● Task item: A faithful copy of every entry, with the pictures removed, is what is needed here.

(Stored records)

++++++++

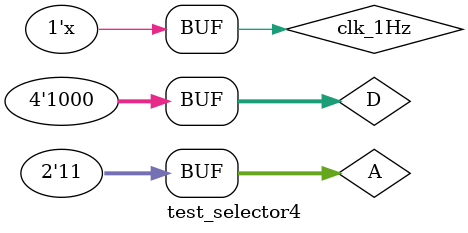
<source format=v>
`timescale 1ns/100ps
module test_selector4();
    reg clk_1Hz;
    reg [3:0]D;
    reg [1:0]A;
    wire Y;
    selector4 u0(A,D,Y);
    always #25 clk_1Hz = ~clk_1Hz ;
    initial
    begin
        clk_1Hz=0;
        D = 4'b0001;A = 2'b00;
        #50;
        D = 4'b0001;A = 2'b01;
        #50;
        D = 4'b0001;A = 2'b10;
        #50;
        D = 4'b0001;A = 2'b11;
        
        #50;
        D = 4'b0010;A = 2'b00;
        #50;
        D = 4'b0010;A = 2'b01;
        #50;
        D = 4'b0010;A = 2'b10;
        #50;
        D = 4'b0010;A = 2'b11;
        
        #50;
        D = 4'b0100;A = 2'b00;
        #50;
        D = 4'b0100;A = 2'b01;
        #50;
        D = 4'b0100;A = 2'b10;
        #50;
        D = 4'b0100;A = 2'b11;
        
        #50;
        D = 4'b1000;A = 2'b00;
        #50;
        D = 4'b1000;A = 2'b01;
        #50;
        D = 4'b1000;A = 2'b10;
        #50;
        D = 4'b1000;A = 2'b11;
    end
endmodule


</source>
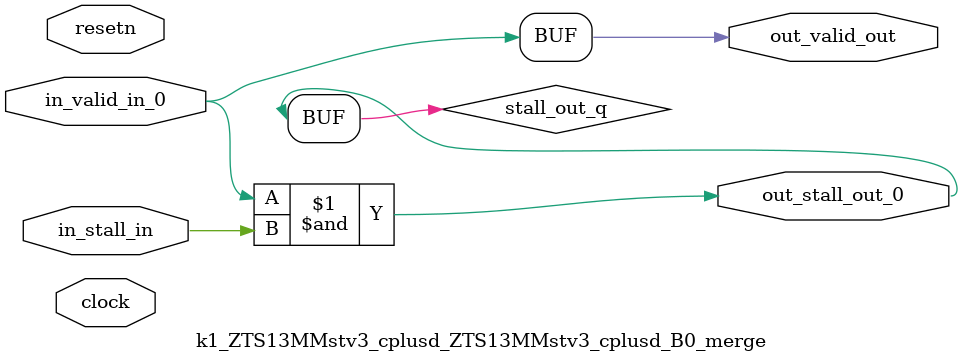
<source format=sv>



(* altera_attribute = "-name AUTO_SHIFT_REGISTER_RECOGNITION OFF; -name MESSAGE_DISABLE 10036; -name MESSAGE_DISABLE 10037; -name MESSAGE_DISABLE 14130; -name MESSAGE_DISABLE 14320; -name MESSAGE_DISABLE 15400; -name MESSAGE_DISABLE 14130; -name MESSAGE_DISABLE 10036; -name MESSAGE_DISABLE 12020; -name MESSAGE_DISABLE 12030; -name MESSAGE_DISABLE 12010; -name MESSAGE_DISABLE 12110; -name MESSAGE_DISABLE 14320; -name MESSAGE_DISABLE 13410; -name MESSAGE_DISABLE 113007; -name MESSAGE_DISABLE 10958" *)
module k1_ZTS13MMstv3_cplusd_ZTS13MMstv3_cplusd_B0_merge (
    input wire [0:0] in_stall_in,
    input wire [0:0] in_valid_in_0,
    output wire [0:0] out_stall_out_0,
    output wire [0:0] out_valid_out,
    input wire clock,
    input wire resetn
    );

    wire [0:0] stall_out_q;


    // stall_out(LOGICAL,6)
    assign stall_out_q = in_valid_in_0 & in_stall_in;

    // out_stall_out_0(GPOUT,4)
    assign out_stall_out_0 = stall_out_q;

    // out_valid_out(GPOUT,5)
    assign out_valid_out = in_valid_in_0;

endmodule

</source>
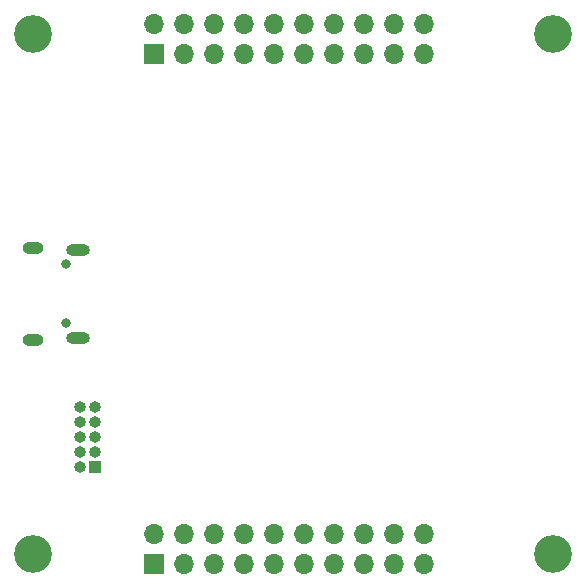
<source format=gbr>
%TF.GenerationSoftware,KiCad,Pcbnew,(5.1.12-1-10_14)*%
%TF.CreationDate,2022-01-30T11:33:22+08:00*%
%TF.ProjectId,nrf51822_devboard,6e726635-3138-4323-925f-646576626f61,rev?*%
%TF.SameCoordinates,Original*%
%TF.FileFunction,Soldermask,Bot*%
%TF.FilePolarity,Negative*%
%FSLAX46Y46*%
G04 Gerber Fmt 4.6, Leading zero omitted, Abs format (unit mm)*
G04 Created by KiCad (PCBNEW (5.1.12-1-10_14)) date 2022-01-30 11:33:22*
%MOMM*%
%LPD*%
G01*
G04 APERTURE LIST*
%ADD10C,3.200000*%
%ADD11O,1.700000X1.700000*%
%ADD12R,1.700000X1.700000*%
%ADD13C,0.800000*%
%ADD14O,1.800000X1.000000*%
%ADD15O,2.000000X1.000000*%
%ADD16O,1.000000X1.000000*%
%ADD17R,1.000000X1.000000*%
G04 APERTURE END LIST*
D10*
%TO.C,H3*%
X147000000Y-53000000D03*
%TD*%
%TO.C,H4*%
X147000000Y-97000000D03*
%TD*%
%TO.C,H2*%
X103000000Y-97000000D03*
%TD*%
%TO.C,H1*%
X103000000Y-53000000D03*
%TD*%
D11*
%TO.C,J3*%
X136150000Y-52140000D03*
X136150000Y-54680000D03*
X133610000Y-52140000D03*
X133610000Y-54680000D03*
X131070000Y-52140000D03*
X131070000Y-54680000D03*
X128530000Y-52140000D03*
X128530000Y-54680000D03*
X125990000Y-52140000D03*
X125990000Y-54680000D03*
X123450000Y-52140000D03*
X123450000Y-54680000D03*
X120910000Y-52140000D03*
X120910000Y-54680000D03*
X118370000Y-52140000D03*
X118370000Y-54680000D03*
X115830000Y-52140000D03*
X115830000Y-54680000D03*
X113290000Y-52140000D03*
D12*
X113290000Y-54680000D03*
%TD*%
D11*
%TO.C,J2*%
X136150000Y-95320000D03*
X136150000Y-97860000D03*
X133610000Y-95320000D03*
X133610000Y-97860000D03*
X131070000Y-95320000D03*
X131070000Y-97860000D03*
X128530000Y-95320000D03*
X128530000Y-97860000D03*
X125990000Y-95320000D03*
X125990000Y-97860000D03*
X123450000Y-95320000D03*
X123450000Y-97860000D03*
X120910000Y-95320000D03*
X120910000Y-97860000D03*
X118370000Y-95320000D03*
X118370000Y-97860000D03*
X115830000Y-95320000D03*
X115830000Y-97860000D03*
X113290000Y-95320000D03*
D12*
X113290000Y-97860000D03*
%TD*%
D13*
%TO.C,J1*%
X105800000Y-77500000D03*
X105800000Y-72500000D03*
D14*
X103050000Y-78875000D03*
X103050000Y-71125000D03*
D15*
X106850000Y-78725000D03*
X106850000Y-71275000D03*
%TD*%
D16*
%TO.C,CON1*%
X108275000Y-84550000D03*
X107005000Y-84550000D03*
X108275000Y-85820000D03*
X107005000Y-85820000D03*
X108275000Y-87090000D03*
X107005000Y-87090000D03*
X108275000Y-88360000D03*
X107005000Y-88360000D03*
X107005000Y-89630000D03*
D17*
X108275000Y-89630000D03*
%TD*%
M02*

</source>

++++++++

● The completed task:
<source format=v>
`timescale 1ns/100ps
module test_selector4();
    reg clk_1Hz;
    reg [3:0]D;
    reg [1:0]A;
    wire Y;
    selector4 u0(A,D,Y);
    always #25 clk_1Hz = ~clk_1Hz ;
    initial
    begin
        clk_1Hz=0;
        D = 4'b0001;A = 2'b00;
        #50;
        D = 4'b0001;A = 2'b01;
        #50;
        D = 4'b0001;A = 2'b10;
        #50;
        D = 4'b0001;A = 2'b11;
        
        #50;
        D = 4'b0010;A = 2'b00;
        #50;
        D = 4'b0010;A = 2'b01;
        #50;
        D = 4'b0010;A = 2'b10;
        #50;
        D = 4'b0010;A = 2'b11;
        
        #50;
        D = 4'b0100;A = 2'b00;
        #50;
        D = 4'b0100;A = 2'b01;
        #50;
        D = 4'b0100;A = 2'b10;
        #50;
        D = 4'b0100;A = 2'b11;
        
        #50;
        D = 4'b1000;A = 2'b00;
        #50;
        D = 4'b1000;A = 2'b01;
        #50;
        D = 4'b1000;A = 2'b10;
        #50;
        D = 4'b1000;A = 2'b11;
    end
endmodule


</source>
<source format=sv>



(* altera_attribute = "-name AUTO_SHIFT_REGISTER_RECOGNITION OFF; -name MESSAGE_DISABLE 10036; -name MESSAGE_DISABLE 10037; -name MESSAGE_DISABLE 14130; -name MESSAGE_DISABLE 14320; -name MESSAGE_DISABLE 15400; -name MESSAGE_DISABLE 14130; -name MESSAGE_DISABLE 10036; -name MESSAGE_DISABLE 12020; -name MESSAGE_DISABLE 12030; -name MESSAGE_DISABLE 12010; -name MESSAGE_DISABLE 12110; -name MESSAGE_DISABLE 14320; -name MESSAGE_DISABLE 13410; -name MESSAGE_DISABLE 113007; -name MESSAGE_DISABLE 10958" *)
module k1_ZTS13MMstv3_cplusd_ZTS13MMstv3_cplusd_B0_merge (
    input wire [0:0] in_stall_in,
    input wire [0:0] in_valid_in_0,
    output wire [0:0] out_stall_out_0,
    output wire [0:0] out_valid_out,
    input wire clock,
    input wire resetn
    );

    wire [0:0] stall_out_q;


    // stall_out(LOGICAL,6)
    assign stall_out_q = in_valid_in_0 & in_stall_in;

    // out_stall_out_0(GPOUT,4)
    assign out_stall_out_0 = stall_out_q;

    // out_valid_out(GPOUT,5)
    assign out_valid_out = in_valid_in_0;

endmodule

</source>
<source format=gbr>
%TF.GenerationSoftware,KiCad,Pcbnew,(5.1.12-1-10_14)*%
%TF.CreationDate,2022-01-30T11:33:22+08:00*%
%TF.ProjectId,nrf51822_devboard,6e726635-3138-4323-925f-646576626f61,rev?*%
%TF.SameCoordinates,Original*%
%TF.FileFunction,Soldermask,Bot*%
%TF.FilePolarity,Negative*%
%FSLAX46Y46*%
G04 Gerber Fmt 4.6, Leading zero omitted, Abs format (unit mm)*
G04 Created by KiCad (PCBNEW (5.1.12-1-10_14)) date 2022-01-30 11:33:22*
%MOMM*%
%LPD*%
G01*
G04 APERTURE LIST*
%ADD10C,3.200000*%
%ADD11O,1.700000X1.700000*%
%ADD12R,1.700000X1.700000*%
%ADD13C,0.800000*%
%ADD14O,1.800000X1.000000*%
%ADD15O,2.000000X1.000000*%
%ADD16O,1.000000X1.000000*%
%ADD17R,1.000000X1.000000*%
G04 APERTURE END LIST*
D10*
%TO.C,H3*%
X147000000Y-53000000D03*
%TD*%
%TO.C,H4*%
X147000000Y-97000000D03*
%TD*%
%TO.C,H2*%
X103000000Y-97000000D03*
%TD*%
%TO.C,H1*%
X103000000Y-53000000D03*
%TD*%
D11*
%TO.C,J3*%
X136150000Y-52140000D03*
X136150000Y-54680000D03*
X133610000Y-52140000D03*
X133610000Y-54680000D03*
X131070000Y-52140000D03*
X131070000Y-54680000D03*
X128530000Y-52140000D03*
X128530000Y-54680000D03*
X125990000Y-52140000D03*
X125990000Y-54680000D03*
X123450000Y-52140000D03*
X123450000Y-54680000D03*
X120910000Y-52140000D03*
X120910000Y-54680000D03*
X118370000Y-52140000D03*
X118370000Y-54680000D03*
X115830000Y-52140000D03*
X115830000Y-54680000D03*
X113290000Y-52140000D03*
D12*
X113290000Y-54680000D03*
%TD*%
D11*
%TO.C,J2*%
X136150000Y-95320000D03*
X136150000Y-97860000D03*
X133610000Y-95320000D03*
X133610000Y-97860000D03*
X131070000Y-95320000D03*
X131070000Y-97860000D03*
X128530000Y-95320000D03*
X128530000Y-97860000D03*
X125990000Y-95320000D03*
X125990000Y-97860000D03*
X123450000Y-95320000D03*
X123450000Y-97860000D03*
X120910000Y-95320000D03*
X120910000Y-97860000D03*
X118370000Y-95320000D03*
X118370000Y-97860000D03*
X115830000Y-95320000D03*
X115830000Y-97860000D03*
X113290000Y-95320000D03*
D12*
X113290000Y-97860000D03*
%TD*%
D13*
%TO.C,J1*%
X105800000Y-77500000D03*
X105800000Y-72500000D03*
D14*
X103050000Y-78875000D03*
X103050000Y-71125000D03*
D15*
X106850000Y-78725000D03*
X106850000Y-71275000D03*
%TD*%
D16*
%TO.C,CON1*%
X108275000Y-84550000D03*
X107005000Y-84550000D03*
X108275000Y-85820000D03*
X107005000Y-85820000D03*
X108275000Y-87090000D03*
X107005000Y-87090000D03*
X108275000Y-88360000D03*
X107005000Y-88360000D03*
X107005000Y-89630000D03*
D17*
X108275000Y-89630000D03*
%TD*%
M02*

</source>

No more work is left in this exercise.